The obvious logic in this whole mess is to say forthrightly to one another that we must learn from this not to be foolhardy in putting up another metropolis in the very same location that could be vulnerable to more mayhem in a short time to come? In a long time to come? In some time to come? Whatever, it’s not worth the gamble.
It’s the same toss of the dice in California. It makes no sense to me to build a house on the side of a potential mudslide. People do it. They take pictures of their grand homes and send them all over the place. They brag on their chances. And then calamity hits.
They go back and ask for the same mudslide spill all over again. I say that when they walk into the fan another time, they deserve every shredding they get. It's just not logical, and if Americans pride themselves on anything, it's that they are so downright logical. Not so.
US House Speaker Dennis Hastert (R-IL) says the same thing. He told the Daily Herald in a Chicago suburb that "’it doesn’t make sense to me. And it’s a question that certainly we should ask.’" That answer was to the question whether or not New Orleans should be resurrected on the same spot.
"Infeasibility of Rebuilding New Orleans". Pure Energy Systems. 23 Sept. 2005 - The river is moving away from the city. The city is sinking because of its weight, because no upbuilding by new muck for many decades, because of being cut off from the fresh water, because it is sliding off a cliff (the Continental Shelf), and because the Oil and Gas Industry is extracting oil out from under it. It is a city that for all intents and purposes is now Sea domain. Spend the money on developing alternative energy solutions instead.
[...]A wise evaluation of the facts tells us that the horrendously expensive project he has proposed is a fool’s errand. The city is doomed. There is absolutely no hope for it in the long term. Emotionally pleasing as it may be, rebuilding New Orleans prophesies an even worse disaster than what we have just seen. Hurricanes are only a small part of the threats destroying the city.
Joan Hough. "The Case Against Rebuilding New Orleans". Georgia Heritage Council. - the Army Corps of Engineers in the middle 20th century was charged with protecting N.O. from floods. The Corps took defensive measures to keep the river and N.O.’s canals confined to defined pathways. These measures did serve to prevent many floods, but, also, prevented the movement of sediments in to build up the areas that were growing lower and lower. As a result the land sank while the defenses were being repeatedly raised and strengthened.

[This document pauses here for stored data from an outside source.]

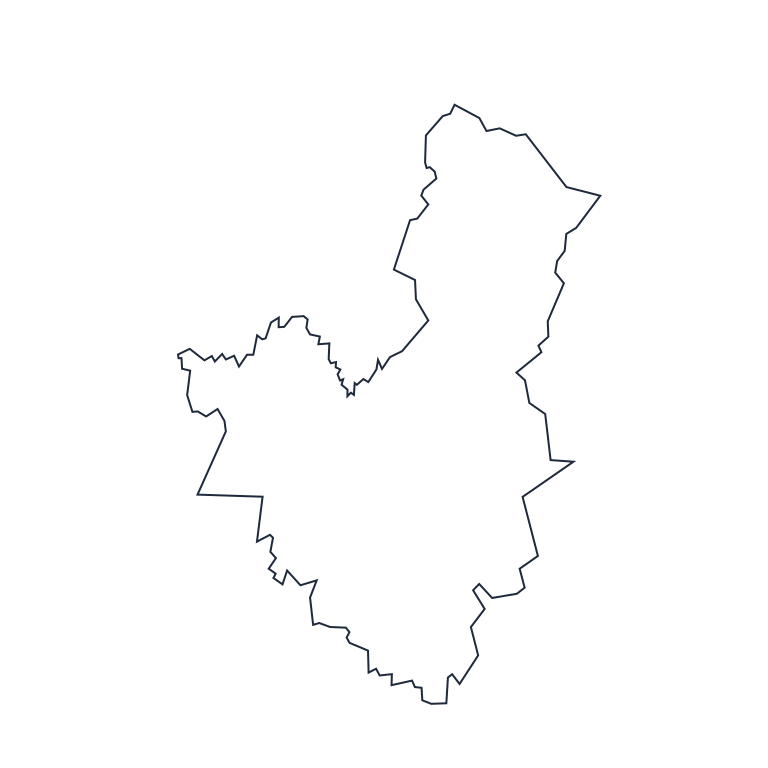 the district of Trapenes pag., Apes, Latvia, rotated 289°
{"feature_id": "27541924B83311513911645", "entity_name": "Trapenes pag.", "entity_type": "district", "adm_level": 2, "iso_a3": "LVA", "parent_name": "Latvia", "parent_adm1": "Apes", "projection": "robinson", "projection_center": [26.588, 57.465], "detail": "medium", "context": "isolated", "style": "outline", "palette": "slate", "viewbox_px": 768, "rotation_deg": 289, "n_neighbors": 0, "source": "geoboundaries", "source_scale": "gbopen_adm2", "svg_char_len": 1952}
<svg xmlns="http://www.w3.org/2000/svg" viewBox="0 0 768 768"><g transform="rotate(289 384 384)"><path d="M102.4,546.9L127.3,540.0L131.8,542.9L125.0,553.1L158.0,561.4L182.5,545.3L204.1,552.4L218.0,535.4L225.9,539.1L216.9,555.9L228.9,577.9L237.2,583.3L253.5,572.4L271.5,585.5L322.4,551.8L372.2,588.4L366.3,566.3L408.1,546.2L413.4,527.6L433.4,516.1L437.9,505.5L465.3,522.5L470.5,517.5L482.3,524.0L496.6,518.4L537.8,521.3L545.1,509.6L556.7,507.7L568.7,511.5L585.3,507.5L594.2,514.9L632.4,527.2L629.6,492.4L666.3,436.7L661.7,428.1L663.4,410.2L656.6,398.5L666.5,387.6L671.0,359.8L661.1,358.6L656.4,352.3L632.7,342.7L606.9,350.7L602.1,354.0L603.9,356.7L601.3,362.8L595.3,366.6L580.6,358.1L574.3,357.9L568.2,367.4L551.2,361.6L547.4,355.3L495.4,356.1L492.4,379.5L474.5,386.6L458.5,405.2L420.9,390.4L411.4,380.9L397.6,377.2L404.9,370.5L395.2,372.1L380.7,368.5L382.0,362.9L374.4,358.6L375.3,356.0L363.9,359.1L365.0,355.5L360.5,353.4L366.8,351.3L369.5,344.1L375.2,343.8L373.0,341.4L378.0,337.0L383.5,338.0L384.0,332.9L389.1,331.5L386.3,327.0L389.5,323.6L404.6,319.1L400.2,309.0L408.0,307.9L406.8,297.9L411.8,292.3L420.2,290.8L422.0,285.9L417.5,275.2L405.6,271.1L403.4,265.9L412.5,262.9L405.3,257.1L388.6,257.2L386.6,254.3L388.7,248.2L369.1,250.9L367.1,245.0L353.3,241.2L361.9,233.1L355.7,226.5L359.7,221.2L350.2,216.7L354.4,212.1L347.9,206.5L354.0,188.9L344.8,179.6L341.5,181.4L342.5,184.1L332.7,188.1L333.5,196.4L309.4,201.5L295.3,211.9L297.4,216.9L295.4,226.4L306.2,234.8L297.1,245.2L287.7,249.9L218.7,243.7L237.9,305.9L193.6,315.2L204.3,325.3L202.5,329.1L188.3,331.2L184.2,338.5L171.8,335.1L169.4,343.3L164.6,342.6L161.5,353.3L176.1,353.1L166.5,370.5L176.4,384.3L158.0,383.6L133.2,395.4L136.9,400.5L136.7,412.2L141.2,427.3L138.1,432.1L132.1,431.2L128.0,435.7L126.7,455.7L106.1,463.4L112.2,469.2L107.0,474.8L112.2,485.9L101.7,489.2L112.7,507.1L107.5,511.9L109.0,518.4L97.4,523.2L97.0,532.8L102.4,546.9Z" fill="none" stroke="#1e293b" stroke-width="2"/></g></svg>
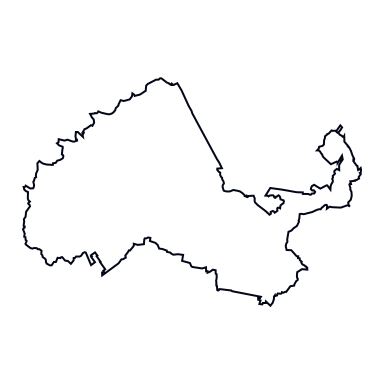 Tancoco, Veracruz, Mexico (Albers equal-area conic projection)
{"feature_id": "50627088B65767533460157", "entity_name": "Tancoco", "entity_type": "district", "adm_level": 2, "iso_a3": "MEX", "parent_name": "Mexico", "parent_adm1": "Veracruz", "projection": "albers", "projection_center": [-97.748, 21.267], "detail": "fine", "context": "isolated", "style": "outline", "palette": "ink", "viewbox_px": 384, "rotation_deg": 0, "n_neighbors": 0, "source": "geoboundaries", "source_scale": "gbopen_adm2", "svg_char_len": 5958}
<svg xmlns="http://www.w3.org/2000/svg" viewBox="0 0 384 384"><path d="M156.0,79.7L147.7,84.0L146.2,85.6L145.7,90.8L139.9,94.6L134.7,95.9L134.3,94.8L132.4,93.4L132.0,96.3L129.7,99.4L123.8,101.0L120.6,100.2L118.5,104.5L118.4,105.6L115.8,108.1L115.2,110.2L113.7,112.1L111.9,113.5L109.4,114.3L107.3,114.1L101.3,112.7L98.3,111.4L97.3,113.0L95.9,113.4L94.9,113.0L93.9,113.6L90.1,113.9L91.9,117.4L93.7,119.5L94.1,122.8L92.4,125.8L91.0,125.2L86.4,128.5L84.6,129.1L82.5,132.7L83.7,132.8L82.6,135.3L82.9,136.8L77.7,132.0L75.9,132.0L75.5,136.3L76.0,139.3L76.9,139.5L77.1,140.6L74.3,141.6L72.5,141.5L67.5,139.7L64.5,140.6L58.7,139.2L58.5,142.4L57.0,143.3L59.1,145.4L62.6,146.7L62.8,147.9L62.4,149.4L61.9,154.5L62.8,154.9L63.4,156.1L62.9,158.1L62.2,158.7L60.1,159.9L57.2,160.7L55.7,162.9L53.1,163.2L52.8,164.9L46.5,164.5L43.8,163.8L42.2,163.2L39.4,161.0L37.4,163.3L37.7,169.9L36.2,173.2L35.9,175.2L36.1,177.2L34.7,178.0L34.0,180.8L33.3,181.8L34.1,185.0L33.9,186.6L33.2,188.3L30.3,188.5L25.7,185.7L25.5,186.4L24.5,187.1L23.7,187.0L24.3,189.6L25.9,191.1L28.0,192.0L27.8,198.5L28.5,200.4L29.9,201.6L28.6,202.7L28.2,203.6L29.6,204.9L30.0,206.3L26.1,211.8L25.6,216.7L23.9,219.2L24.2,221.7L23.7,224.7L23.8,226.4L24.7,226.5L24.7,227.4L23.0,229.1L24.7,233.6L24.2,236.7L25.4,237.1L25.6,239.9L26.6,240.7L26.5,241.6L25.5,243.6L25.7,244.4L30.2,247.9L32.3,248.6L34.2,248.0L36.8,248.2L37.9,249.2L39.4,249.2L41.5,250.7L41.3,254.0L42.4,255.4L42.7,257.1L44.8,258.5L45.8,259.7L46.0,262.2L46.7,263.6L49.8,265.3L51.7,265.3L53.9,261.9L55.9,262.0L57.6,257.8L60.4,258.1L61.2,257.2L62.3,257.2L65.1,260.6L67.9,261.0L70.9,263.8L73.6,260.4L73.7,258.0L74.9,258.0L76.2,256.5L79.4,256.6L81.0,255.9L83.0,253.0L84.8,252.2L85.8,252.6L91.1,265.1L95.0,262.2L91.1,256.8L91.8,256.4L91.0,255.3L95.0,252.4L97.4,255.6L96.6,256.2L100.5,261.7L100.0,262.0L105.2,269.3L103.3,270.8L104.0,271.9L102.1,272.5L102.2,275.4L118.6,263.3L121.4,259.4L123.0,259.2L125.8,257.6L125.3,255.6L128.3,251.6L128.8,250.4L130.0,250.5L133.3,246.5L133.9,245.2L133.8,243.8L137.8,244.9L143.9,244.2L144.3,239.3L144.8,238.4L146.2,238.4L148.1,237.5L149.5,237.7L150.4,238.0L149.9,241.0L155.5,242.9L157.7,245.0L159.2,248.6L162.4,249.0L166.8,250.6L167.0,251.9L170.4,252.6L171.4,253.7L173.3,254.7L178.0,254.2L183.1,254.9L182.1,260.9L189.9,263.0L191.4,266.4L192.5,267.0L201.1,268.3L202.3,268.4L206.0,267.3L206.1,271.3L207.5,271.2L207.5,272.7L210.2,271.6L212.8,269.7L215.6,270.2L215.7,273.7L216.6,274.2L216.7,277.7L216.1,280.9L216.5,283.5L216.2,284.0L216.4,285.7L216.9,285.8L217.3,290.2L218.1,290.5L218.8,290.1L218.5,289.4L219.9,289.1L231.4,290.5L232.1,291.2L260.9,296.8L260.0,298.2L258.1,297.9L258.2,299.7L260.5,300.5L259.4,304.0L262.3,304.4L262.8,303.0L265.8,303.0L265.9,301.5L270.4,305.7L272.8,302.6L273.9,299.0L274.0,296.5L274.9,295.3L275.0,296.1L277.1,295.4L277.3,294.2L277.8,293.5L281.0,293.7L281.9,293.0L282.0,292.2L283.4,292.7L285.3,291.8L286.2,291.9L290.4,286.2L294.2,285.6L294.4,284.3L296.3,281.0L297.6,280.1L297.8,278.8L297.0,277.5L296.9,276.1L297.2,272.2L301.9,269.2L307.3,269.6L307.2,267.6L306.6,267.4L306.1,266.5L305.5,266.5L304.5,265.4L302.4,264.4L301.3,262.6L301.7,261.7L299.9,260.2L299.6,258.3L298.0,258.1L298.2,256.3L296.6,256.2L291.3,250.2L286.6,250.0L285.7,246.0L286.3,243.6L287.4,241.8L287.2,239.4L288.5,231.8L291.4,230.6L293.5,228.3L296.9,226.0L299.0,221.6L298.6,220.4L299.3,218.8L299.7,214.1L300.9,213.8L303.8,214.2L312.3,212.0L316.8,209.9L319.2,209.2L320.7,209.3L321.6,207.9L324.8,205.2L325.7,204.9L326.6,204.9L327.2,206.2L326.9,208.7L329.6,206.7L332.2,207.2L340.9,207.6L347.6,205.2L349.9,206.5L348.6,204.9L348.2,202.4L350.8,199.7L351.7,196.0L351.5,192.0L350.3,189.6L350.4,188.0L349.4,184.6L349.7,183.9L351.0,184.0L350.3,181.3L354.9,180.8L354.8,180.4L356.9,179.8L359.1,178.5L358.7,177.0L360.7,174.3L359.9,173.0L360.8,172.7L361.0,169.2L360.7,168.0L359.3,169.4L358.1,170.0L357.4,165.9L356.7,165.7L353.3,161.0L353.4,159.4L354.1,159.6L354.2,158.8L352.6,155.7L350.8,150.6L349.3,147.7L348.0,146.6L348.3,146.3L344.4,141.7L344.2,135.8L343.6,136.8L342.6,136.8L342.0,135.9L339.6,134.6L339.0,133.5L337.6,132.7L339.8,131.0L342.1,127.4L340.3,125.4L336.1,131.4L335.2,130.7L332.7,130.9L331.6,130.4L328.6,133.7L327.3,134.0L327.2,134.5L325.0,136.3L324.8,138.6L324.1,140.1L323.9,144.5L322.5,145.9L319.1,146.8L318.8,148.5L317.1,150.4L318.7,150.4L319.9,151.3L321.5,153.9L322.2,154.4L322.5,155.8L323.8,157.6L330.9,164.2L336.7,161.6L337.6,162.3L337.6,162.9L342.0,155.6L342.7,159.4L341.2,159.7L341.1,160.4L343.0,160.5L341.4,160.5L341.4,161.1L340.7,161.6L340.9,162.2L339.4,164.3L339.1,166.0L339.2,170.1L336.8,168.9L334.5,170.8L334.2,172.0L335.0,173.7L332.7,176.0L333.0,177.6L332.2,178.8L332.8,180.3L332.8,181.8L331.3,184.2L330.6,186.5L330.4,189.6L327.3,185.4L326.5,185.4L320.3,188.6L314.1,184.8L311.9,186.1L311.0,188.2L310.9,189.2L312.3,190.5L313.8,190.3L315.1,191.9L314.3,193.4L311.9,193.6L310.8,194.7L309.6,194.6L308.4,194.0L302.8,193.9L302.8,192.4L296.5,192.2L282.5,189.7L270.3,188.0L265.5,195.6L267.7,195.7L268.5,196.4L270.1,195.4L273.1,195.3L273.9,196.0L274.1,197.1L274.7,197.7L275.5,197.8L276.1,196.6L277.3,196.4L278.4,195.3L279.3,195.8L280.1,197.1L280.5,199.3L283.6,200.4L283.9,201.2L283.4,203.3L281.6,204.4L280.4,205.7L280.1,208.3L279.2,207.8L277.6,207.8L277.2,208.6L277.4,210.8L274.7,212.7L273.7,211.4L272.8,211.0L270.7,211.9L270.8,213.8L269.5,214.7L265.5,211.0L257.5,204.9L255.0,202.3L254.6,201.1L254.7,198.4L253.6,195.7L248.5,196.0L247.6,197.1L247.1,197.0L247.2,196.2L246.7,195.6L245.8,196.4L244.7,196.1L244.6,195.2L242.6,193.3L240.1,191.5L237.6,190.8L233.3,190.0L229.9,191.4L228.1,191.5L225.6,191.3L223.7,190.6L222.6,186.9L222.7,185.3L223.9,183.5L223.6,181.7L222.1,179.0L222.1,177.8L221.1,176.9L220.1,174.8L220.2,172.6L218.7,171.7L217.2,169.7L217.3,168.6L221.9,168.2L219.1,162.4L217.0,159.2L192.3,113.4L191.5,110.8L188.9,106.4L181.6,90.5L177.3,83.2L173.5,85.0L171.8,85.0L172.2,84.0L171.6,83.5L170.8,84.4L169.8,84.3L168.7,83.2L167.1,82.7L161.3,78.3L160.1,78.3L158.7,79.6L156.0,79.7Z" fill="none" stroke="#020617" stroke-width="2"/></svg>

No matter the admirable intentions of the engineers, the defenses were never designed to protect NO against a direct hit by a category five hurricane or by the eye’s landfall east of the city in a category four.
We should not forget that the level of the Gulf, itself, has begun its inevitable rise, which, in the estimate of the scientific community, will reach possibly to three feet and will rise more and more rapidly as time passes.
If rebuilt, what is in New Orleans’ future?
New Orleans, no matter what, will no longer exist in 100 years or even sooner.
Andrew C. Revkin. "New Orleans: Still Inevitable, and Impossible?". 2 Sept. 2008 - The question is, when do humans hold the line, and when do they back off, in the face of inevitable disasters? New Orleans, a city largely below sea level, will at some point face a storm that will be perfect — perfectly destructive, that is. It will be something like the 1969 category-5 Hurricane Camille, but on a track 10 or 15 miles further to the west. I don’t wish for it, but it is as inevitable as the chance of hitting snake eyes with enough dice rolls, and the destruction dice may well be getting increasingly loaded, both by rising sea levels and — possibly — warming seas.